| Hexagonal bipyramid | |
|---|---|
 | |
| Type | bipyramid |
| Faces | 12 triangles |
| Vertices | 8 |
| Vertex configuration | V4.4.6 |
| Schläfli symbol | { } + {6} |
| Coxeter diagram |      |
| Symmetry group | D6h, [6,2], (*226), order 24 |
| Rotation group | D6, [6,2]+, (226), order 12 |
| Dual polyhedron | hexagonal prism |
| Properties | convex, face-transitive |
A hexagonal bipyramid is a polyhedron formed from two hexagonal pyramids joined at their bases. The resulting solid has 12 triangular faces, 8 vertices and 18 edges.

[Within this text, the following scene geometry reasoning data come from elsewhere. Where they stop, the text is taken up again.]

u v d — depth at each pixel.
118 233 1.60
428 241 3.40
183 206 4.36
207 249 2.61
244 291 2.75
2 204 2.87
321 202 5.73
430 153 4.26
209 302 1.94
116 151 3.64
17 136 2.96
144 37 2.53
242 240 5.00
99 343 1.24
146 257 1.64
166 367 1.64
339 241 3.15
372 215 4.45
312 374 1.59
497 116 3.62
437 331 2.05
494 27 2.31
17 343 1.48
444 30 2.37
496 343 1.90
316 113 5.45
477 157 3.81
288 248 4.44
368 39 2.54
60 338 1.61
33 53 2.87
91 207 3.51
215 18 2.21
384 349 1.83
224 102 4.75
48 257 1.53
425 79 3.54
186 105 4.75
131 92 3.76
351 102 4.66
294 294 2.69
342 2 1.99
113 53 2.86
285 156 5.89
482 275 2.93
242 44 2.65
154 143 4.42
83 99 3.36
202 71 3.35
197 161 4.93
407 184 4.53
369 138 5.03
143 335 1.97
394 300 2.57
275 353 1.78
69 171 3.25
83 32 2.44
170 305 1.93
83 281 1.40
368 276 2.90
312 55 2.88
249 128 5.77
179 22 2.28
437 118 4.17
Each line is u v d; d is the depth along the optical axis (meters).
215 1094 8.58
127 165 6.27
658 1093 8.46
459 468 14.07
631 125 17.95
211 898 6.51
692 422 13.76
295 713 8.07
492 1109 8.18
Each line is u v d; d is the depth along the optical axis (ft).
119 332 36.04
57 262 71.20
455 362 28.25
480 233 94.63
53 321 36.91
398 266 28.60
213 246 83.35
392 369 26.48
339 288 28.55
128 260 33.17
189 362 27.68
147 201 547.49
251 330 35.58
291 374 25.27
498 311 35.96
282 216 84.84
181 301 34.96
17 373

The 12 faces are identical isosceles triangles.
Although it is face-transitive, it is not a Platonic solid because some vertices have four faces meeting and others have six faces, and it is not a Johnson solid because its faces cannot be equilateral triangles; 6 equilateral triangles would make a flat vertex.
It is one of an infinite set of bipyramids. Having twelve faces, it is a type of dodecahedron, although that name is usually associated with the regular polyhedral form with pentagonal faces.
The hexagonal bipyramid has a plane of symmetry (which is horizontal in the figure to the right) where the bases of the two pyramids are joined. This plane is a regular hexagon. There are also six planes of symmetry crossing through the two apices. These planes are rhombic and lie at 30° angles to each other, perpendicular to the horizontal plane.